Extracted data entries -
>> Start
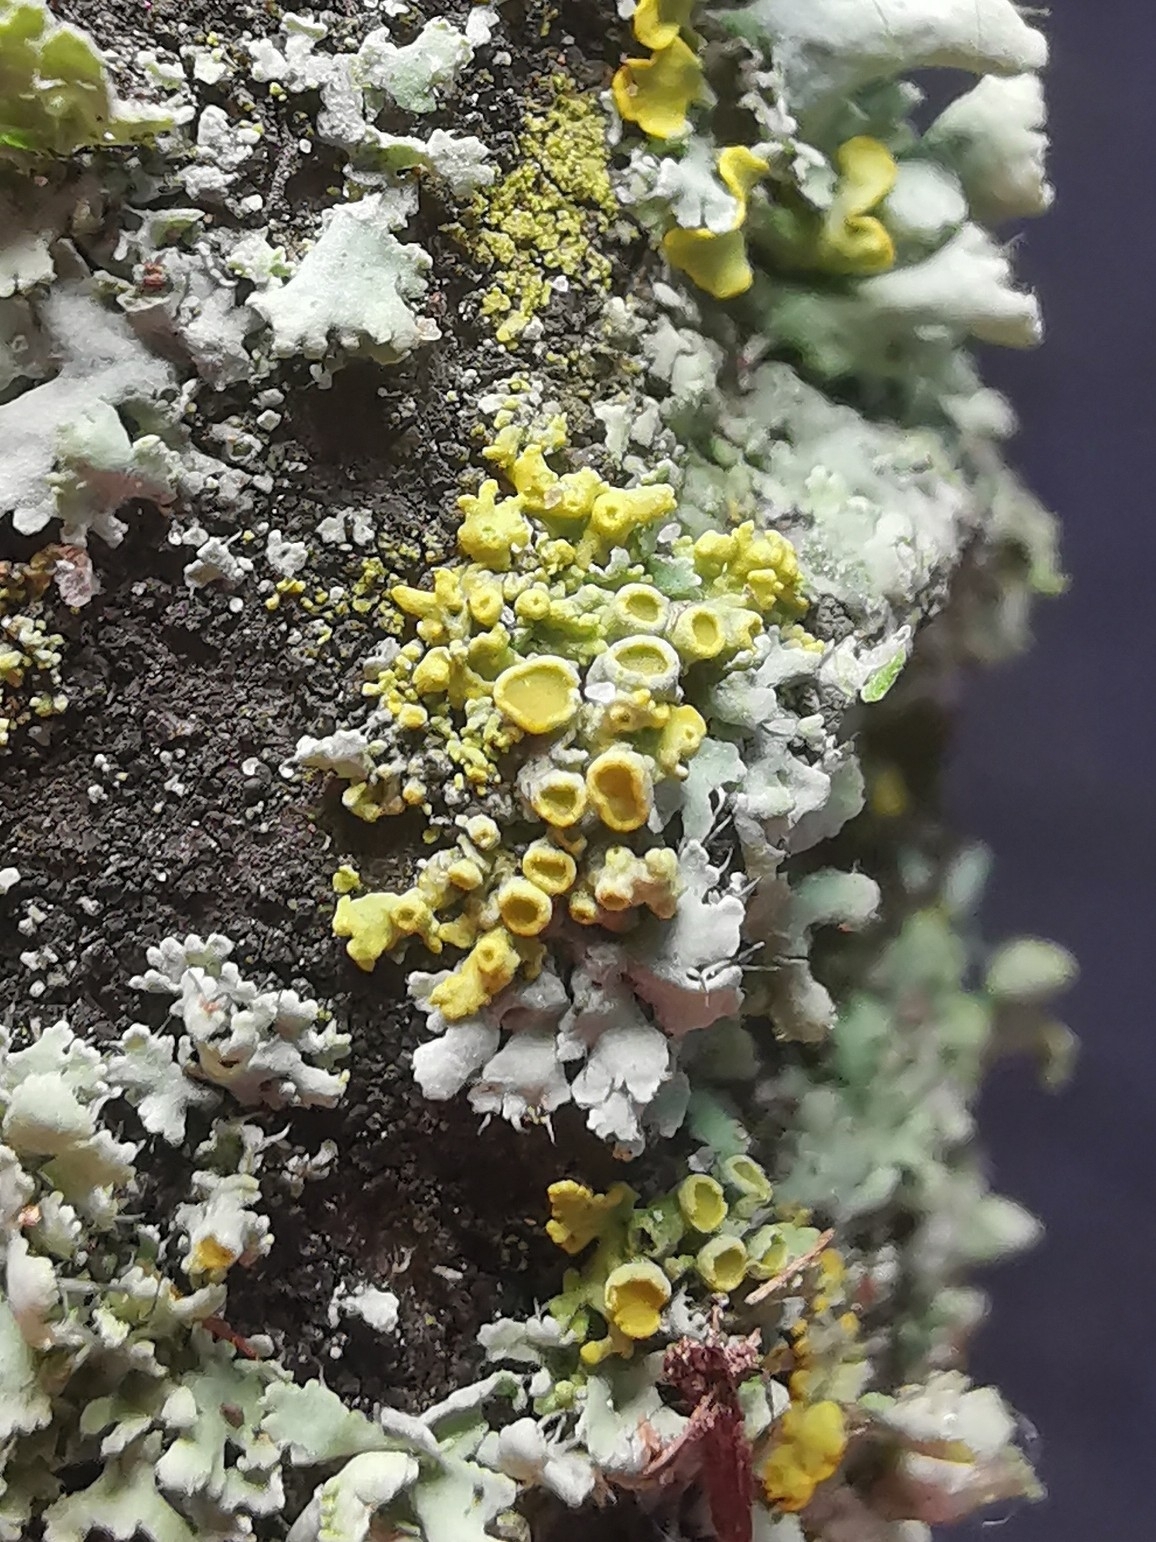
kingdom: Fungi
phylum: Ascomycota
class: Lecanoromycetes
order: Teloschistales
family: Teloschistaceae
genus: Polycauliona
>> End
>> Start
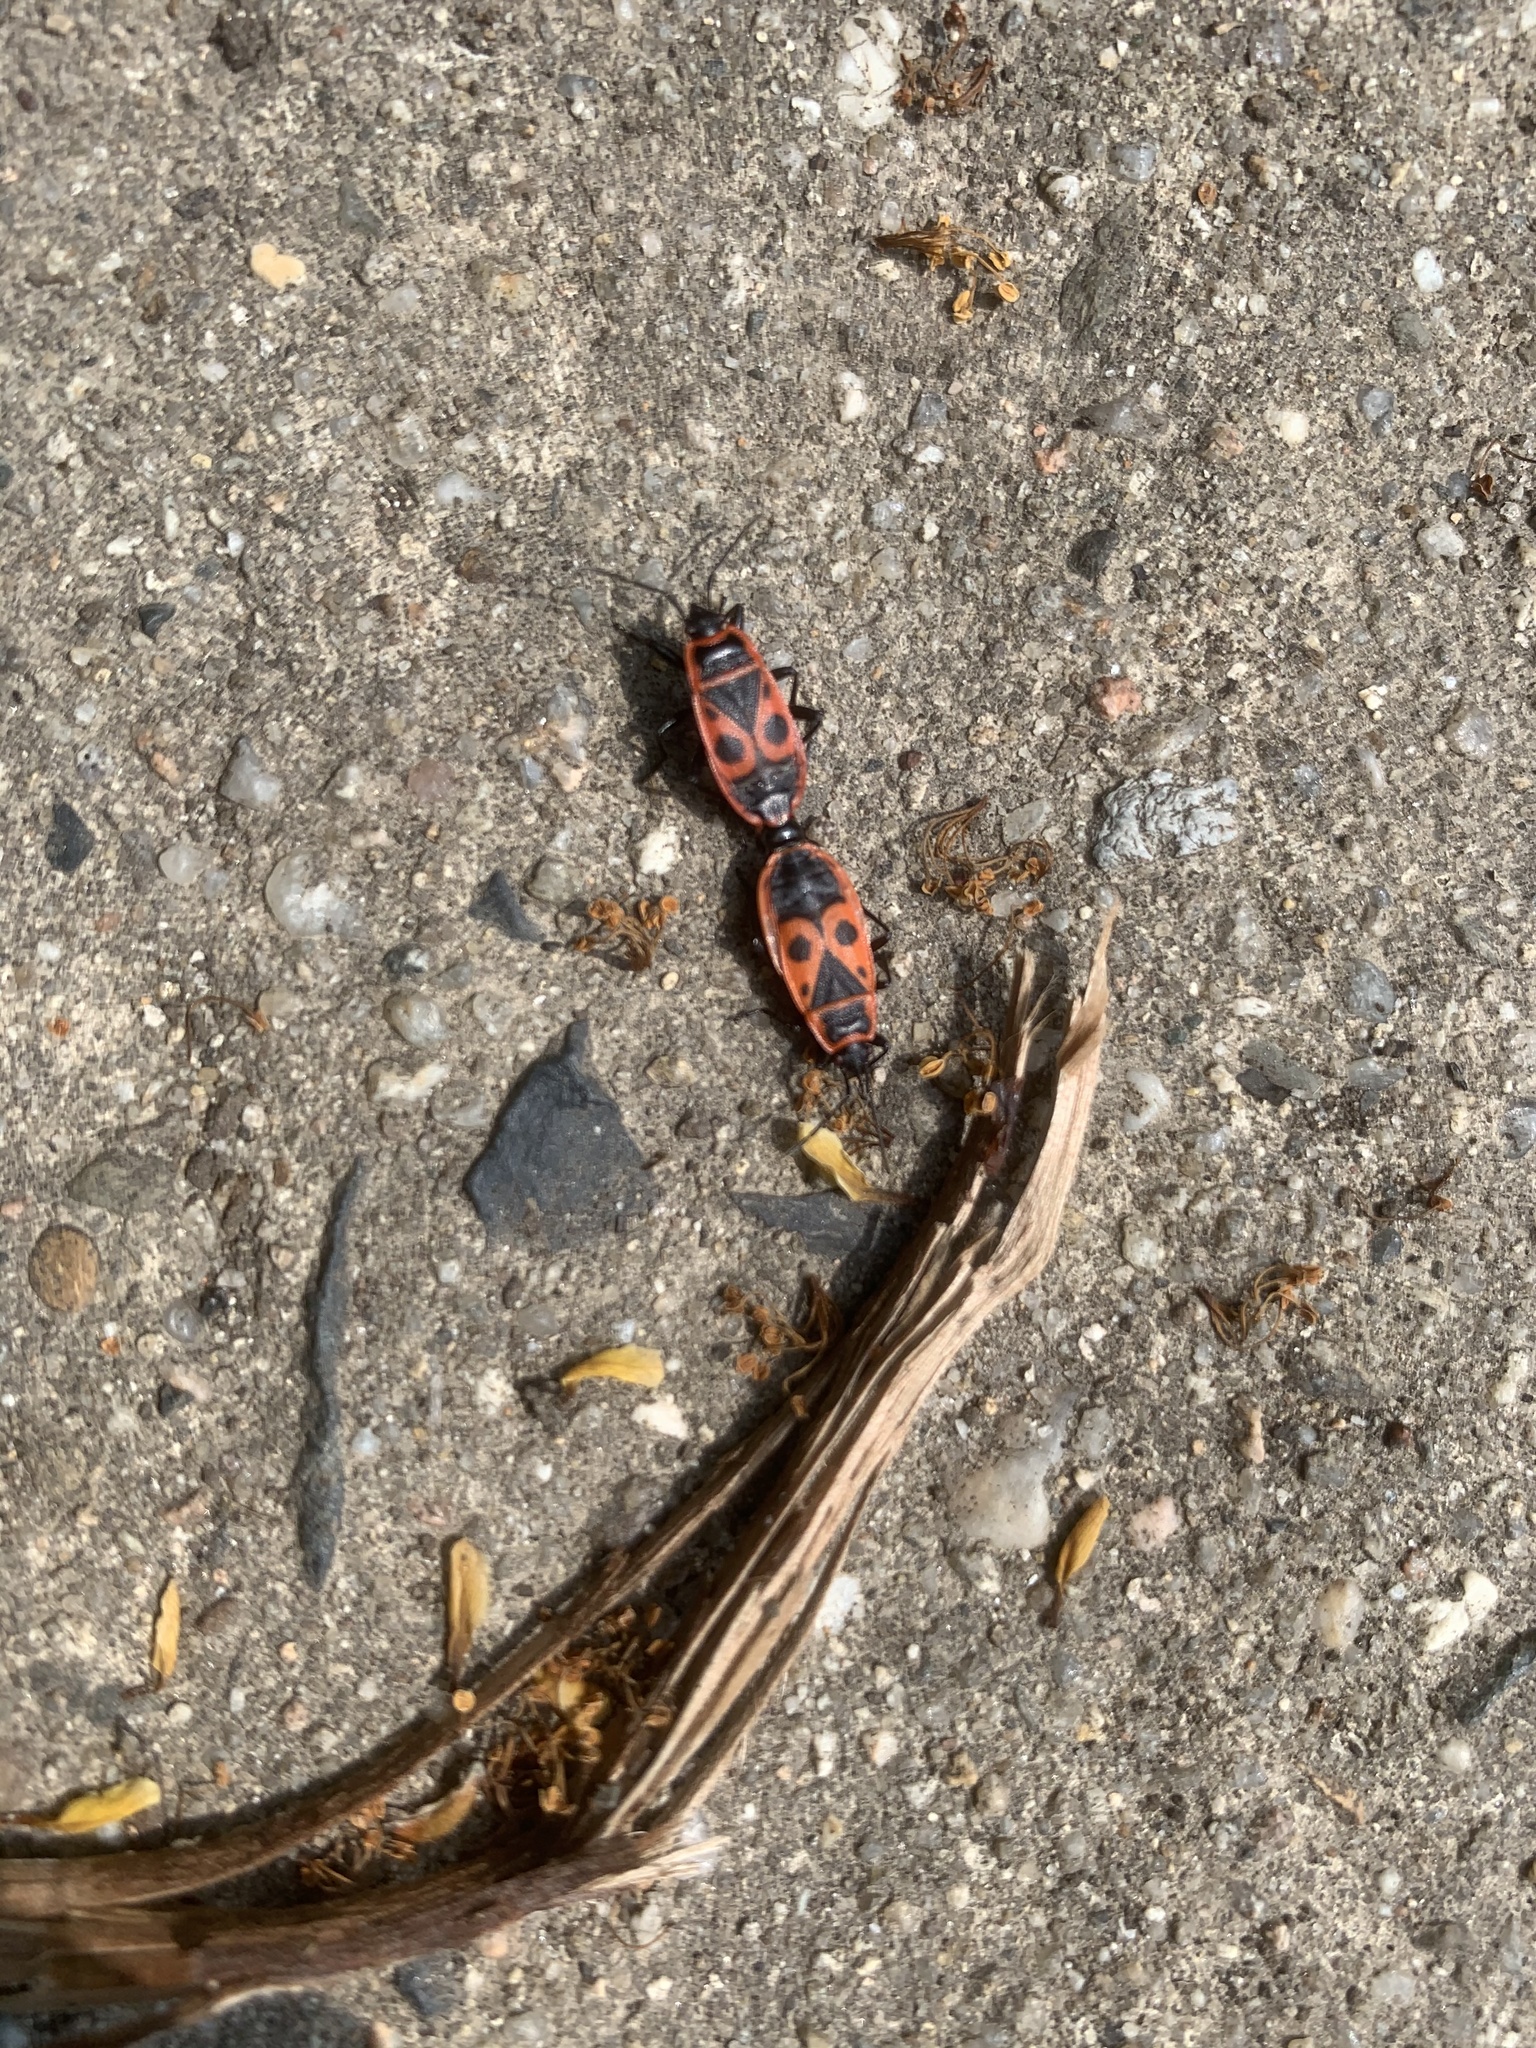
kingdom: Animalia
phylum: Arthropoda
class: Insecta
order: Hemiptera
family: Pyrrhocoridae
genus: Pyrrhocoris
>> End
>> Start
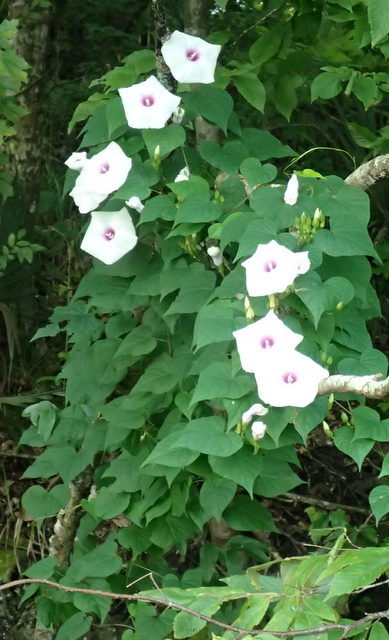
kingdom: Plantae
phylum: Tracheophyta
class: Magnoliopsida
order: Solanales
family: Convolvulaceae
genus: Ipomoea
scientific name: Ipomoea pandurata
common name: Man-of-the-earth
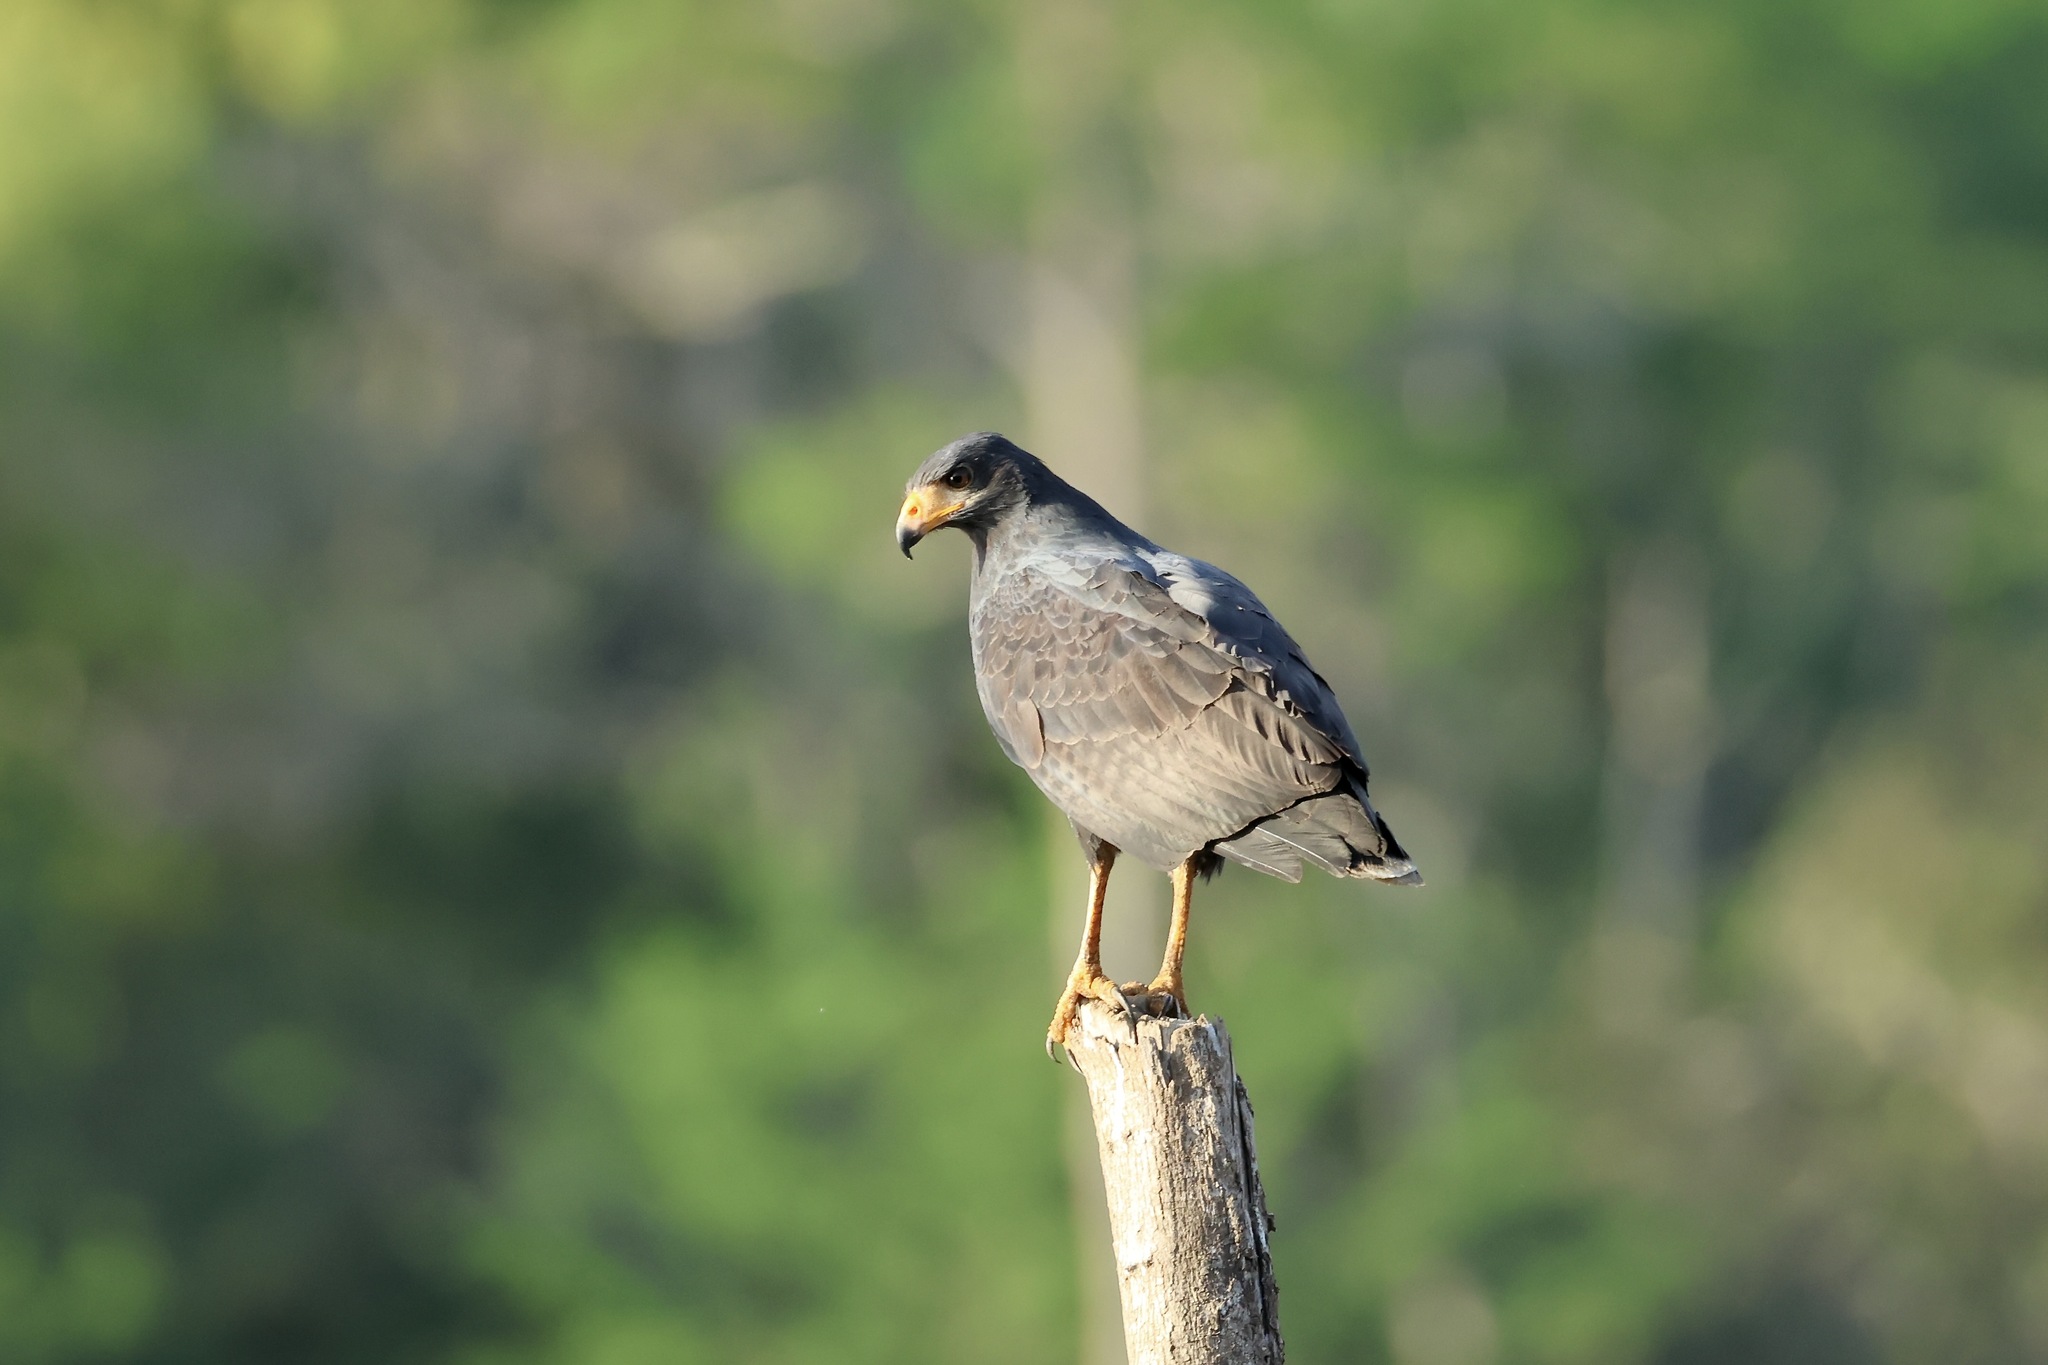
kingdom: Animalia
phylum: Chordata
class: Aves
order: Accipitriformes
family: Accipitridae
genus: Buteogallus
>> End
STATED GOAL - In the stretch from the line containing "class: Magnoliopsida" through the line containing "genus: Buteogallus", swap every instance of "family" for "familia", changing nothing else. Reproduce only those lines, omitting the pictures.

RESULT OF THIS TASK -
class: Magnoliopsida
order: Solanales
familia: Convolvulaceae
genus: Ipomoea
scientific name: Ipomoea pandurata
common name: Man-of-the-earth
kingdom: Animalia
phylum: Chordata
class: Aves
order: Accipitriformes
familia: Accipitridae
genus: Buteogallus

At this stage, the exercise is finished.